El problema de un complejo de inferioridad es la necesidad continua de justificación que genera. El valor de una manifestación artística no puede medirse al peso. La apreciación de un crítico o un jurado puede ser más o menos acertada – dependiendo de quién la juzgue-, más o menos aceptada. También puede ser más o menos interesada. Los que practican el deporte de leer críticas saben que un mismo evento puede suscitar percepciones totalmente distintas. Esto, que a menudo se utiliza como razonamiento para cuestionar la labor del crítico o del artista, no debería considerarse, a mi modo de ver, un punto débil. Más bien es una muestra de la riqueza del proceso de creación, recreación, recepción y comunicación. Escapa a nuestros intentos de sistematización, y no por eso pierde valor.
Me pongo en la piel del crítico por ser uno de los vértices más puntiagudos de un prisma complejo. Es facilísimo atacar su labor desde una posición pretendidamente lógica o científica, pero hace falta utilizar las herramientas adecuadas para calibrarla. Sin la sensibilidad necesaria, estaríamos matando mosquitos a cañonazos. Hay muchos otros oficios de la cultura susceptibles de sufrir violentos ataques de los escépticos. Entre los blancos favoritos de estos depredadores del prestigio ajeno están los directores de escena. Pero hay otros muchos cuya importancia no se comprende porque su labor es poco visible. Un solo ingrediente mal empleado puede arruinar la receta más sublime. En el caso de las artes escénicas, la necesidad de que cada miembro del equipo esté a la altura artística requerida es absoluta.
En una de mis primeras clases de orquesta escuché una máxima que me marcó, y que ha guiado mi formación como intérprete: “Al buen músico no se le nota cuando está. Se le echa de menos cuando no está”.
En realidad, esta idea se aplica igual al trabajo de un enfermero o un mecánico, por poner un ejemplo entre mil, pero la expongo aquí porque me ayuda a introducir otro trabajo difícil de apreciar: el de la directora musical1.
Es curioso, porque tiene toda la visibilidad (está en medio del escenario y delante de todos) y, sin embargo, parece invisible para muchos. De hecho, hay muchos grandes directores que predican que una buena labor del director le hace desaparecer de la vista. Otros, más místicos, dicen que se logra mimetizar con el sonido. “Se convierte en sonido”. He de confesar que la expresión me encanta. Hay quien sueña con volar y a todo el mundo le parece normal. ¿Por qué habría que defender el querer convertirse en sonido?

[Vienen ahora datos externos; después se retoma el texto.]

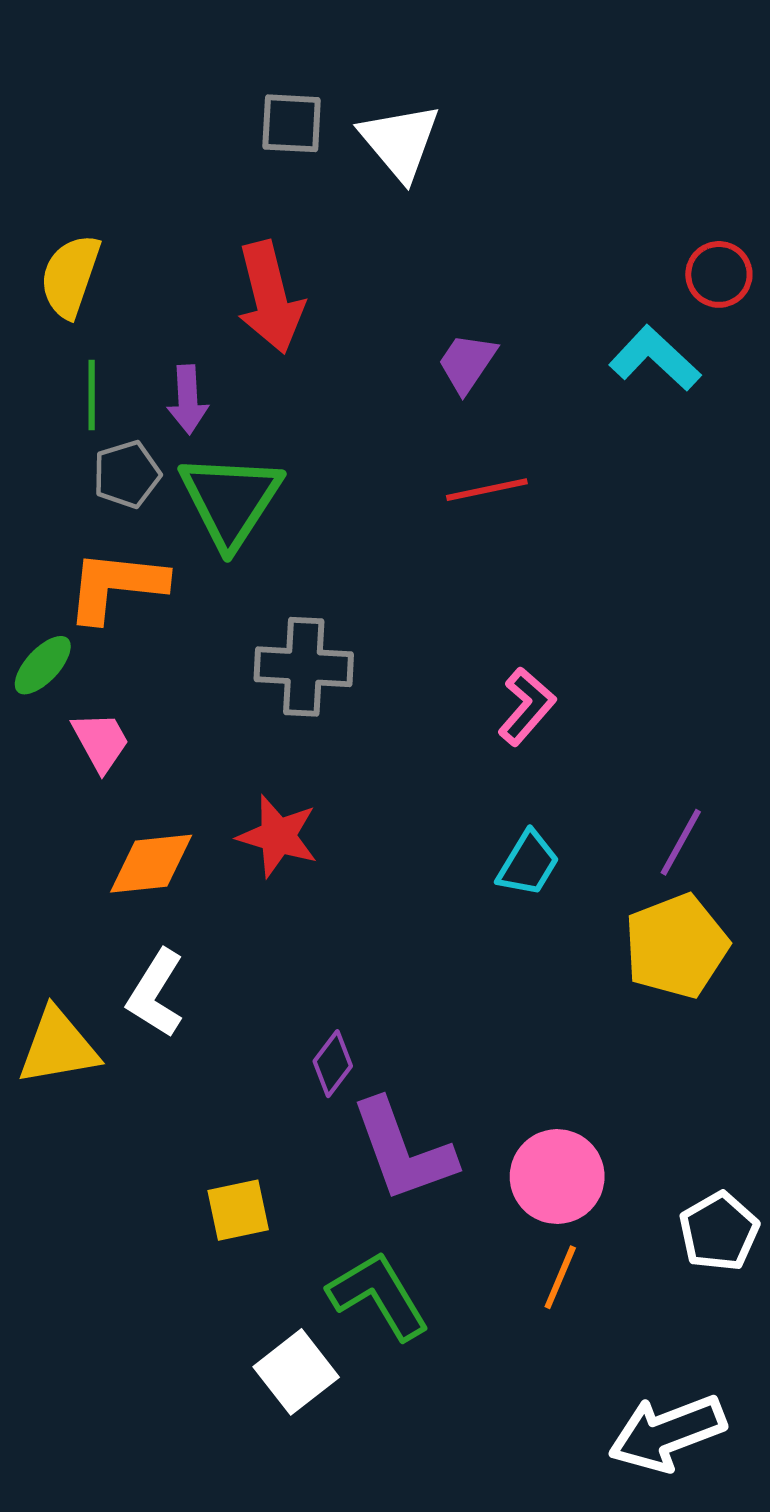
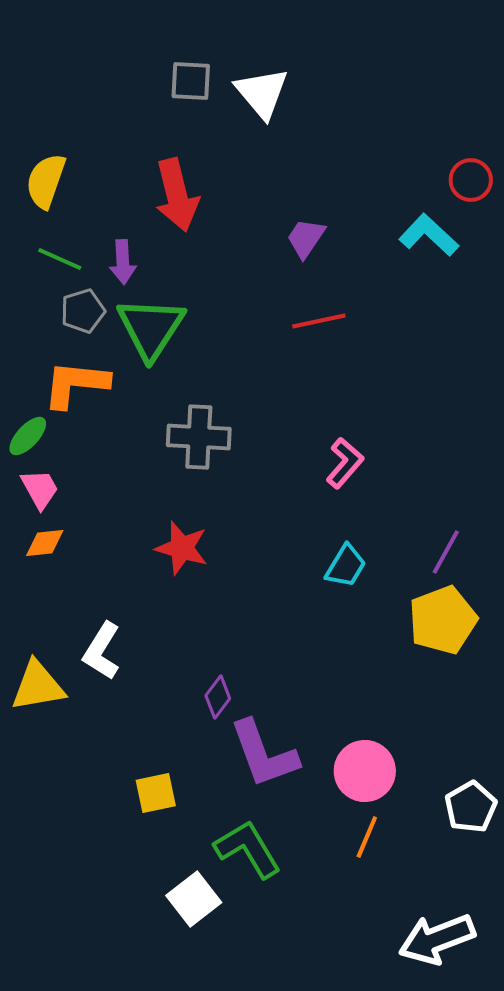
green line: (92, 395) -> (60, 259), turned -66
pink trapezoid: (101, 741) -> (40, 489), moved
orange diamond: (151, 864) -> (45, 543), moved, size x0.7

Como pueden imaginar, la figura da para que los más escépticos se ceben con ella, y para que los más místicos construyan en el aire su propio Valhalla. Como no soy muy dado al término medio, me quedo con los místicos, pero prometo seguir haciendo incursiones en el tema para mirar por los rincones y explorar aspectos que interesen a unos y otros. Si les interesa, son más que bienvenidos. Eso sí, recuerden que vamos a encontrar pocas verdades, y seguramente ninguna sea contrastable.
Les dejo un pequeño fragmento de El gatopardo que he encontrado en otro rincón este verano, y que anuncia lo que seguramente encontremos por el camino en otra incursión:
“…¿qué haría el Senado de mí, de un legislador inexperto que carece de la facultad de engañarse a sí mismo, este requisito esencial en quien quiere guiar a los demás?…”

1. Valga este guiño al lenguaje inclusivo como muestra de mi respeto por el mismo. No sé en qué quedará el asunto en diez o cien años. Espero que encontremos una solución satisfactoria entre todos. Se hace lengua al escribir, si me permiten pisar otro charco, y no quiero dejar de mojarme los calcetines. No obstante, elijo el ritmo del texto como parámetro principal a la hora de redactar, a sabiendas de que dejo otros santos sin vestir. Espero que me comprendan.